Coût total de possession : l’énergie comme facteur déterminant
Lorsque les équipes d'approvisionnement évaluent les équipements de transport vertical uniquement sur la base du prix d'achat ou de location, les palans hydrauliques semblent souvent compétitifs. Cependant, l'analyse du coût total de possession (TCO), qui prend en compte l'énergie, la maintenance, le remplacement des fluides et les temps d'arrêt, privilégie systématiquement l'ascenseur de chantier par rapport à un monte-charge hydraulique pour les projets de moyenne à longue durée.
Conseils pratiques pour une sélection d’équipements soucieux de l’énergie
Pour les équipes de projet donnant la priorité à l’efficacité énergétique dans la sélection des palans, les critères suivants doivent guider la décision :
- Spécifiez un Ascenseur de chantier équipé d'un VFD — le SC200 est un exemple éprouvé de cette catégorie — pour tout projet dépassant 30 m de hauteur ou 6 mois de durée, où les économies d'énergie compenseront le surcoût du coût de l'équipement par rapport à un ascenseur de chantier hydraulique.
- Demander au fabricant chiffre de consommation d'énergie spécifique (kWh par tonne-mètre soulevé) pour permettre une comparaison concrète entre un monte-charge de chantier et des alternatives hydrauliques.
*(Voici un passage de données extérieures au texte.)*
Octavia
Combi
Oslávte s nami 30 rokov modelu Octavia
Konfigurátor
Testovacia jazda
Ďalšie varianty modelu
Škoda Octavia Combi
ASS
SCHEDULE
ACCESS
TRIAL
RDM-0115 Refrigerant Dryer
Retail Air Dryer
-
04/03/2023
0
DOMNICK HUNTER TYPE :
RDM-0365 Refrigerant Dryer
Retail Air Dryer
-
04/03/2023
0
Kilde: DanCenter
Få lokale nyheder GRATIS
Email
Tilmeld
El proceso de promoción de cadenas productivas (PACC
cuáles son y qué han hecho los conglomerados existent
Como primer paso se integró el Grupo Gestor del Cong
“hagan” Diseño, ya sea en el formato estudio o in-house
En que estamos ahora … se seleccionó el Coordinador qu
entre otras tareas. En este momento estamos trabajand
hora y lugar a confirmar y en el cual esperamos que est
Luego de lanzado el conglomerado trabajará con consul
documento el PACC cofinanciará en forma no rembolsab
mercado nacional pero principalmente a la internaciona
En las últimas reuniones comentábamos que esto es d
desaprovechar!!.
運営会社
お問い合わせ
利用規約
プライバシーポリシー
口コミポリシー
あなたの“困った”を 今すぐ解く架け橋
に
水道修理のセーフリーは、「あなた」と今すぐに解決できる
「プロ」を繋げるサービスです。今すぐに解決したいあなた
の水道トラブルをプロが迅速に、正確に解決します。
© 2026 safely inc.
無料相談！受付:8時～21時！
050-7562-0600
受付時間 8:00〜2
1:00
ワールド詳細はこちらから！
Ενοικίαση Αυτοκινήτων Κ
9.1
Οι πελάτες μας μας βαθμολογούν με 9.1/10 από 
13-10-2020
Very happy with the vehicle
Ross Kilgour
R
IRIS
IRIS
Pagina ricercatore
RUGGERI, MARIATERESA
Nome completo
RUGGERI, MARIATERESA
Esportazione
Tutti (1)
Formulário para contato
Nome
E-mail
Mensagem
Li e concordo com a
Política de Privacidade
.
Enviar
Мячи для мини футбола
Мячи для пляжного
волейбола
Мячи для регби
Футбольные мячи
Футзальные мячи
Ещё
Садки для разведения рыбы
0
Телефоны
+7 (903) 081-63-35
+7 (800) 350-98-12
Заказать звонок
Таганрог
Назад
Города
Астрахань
- Prendre en compte consommation d'énergie en veille lors du calcul des budgets énergétiques, c'est là que les palans hydrauliques sont constamment sous-performants et que la différence de coût quotidien est la plus visible.
- Pour les sites à climat froid, appliquez un Pénalité énergétique de 10 à 20 % aux estimations de consommation des palans hydrauliques pour tenir compte du préchauffage des fluides et des pertes de viscosité.
- Si la certification d'un bâtiment écologique est une exigence du projet, documentez le différentiel de consommation d'énergie et les économies de CO₂ associées résultant de l'utilisation d'un ascenseur de chantier plutôt que d'un palan hydraulique dans le cadre du rapport de durabilité du projet.
L'avantage en matière de consommation d'énergie d'un ascenseur de bâtiment par rapport à un ascenseur de chantier hydraulique est substantiel, cohérent et bien documenté. Avec Consommation électrique réduite de 30 à 50 % par cycle de service , une consommation en veille négligeable, une récupération d'énergie régénérative en option et aucune perte d'efficacité liée aux fluides, l'ascenseur de construction à crémaillère - illustré par le palan de construction SC200 largement déployé - est le choix clairement le plus économe en énergie pour la grande majorité des applications de transport vertical sur site. Pour les équipes de projet opérant sur des marchés sensibles aux prix de l'énergie, recherchant des certifications vertes ou gérant des programmes de construction pluriannuels, le choix d'un ascenseur de chantier plutôt qu'un palan hydraulique n'est pas seulement une décision environnementale : c'est une décision financière judicieuse.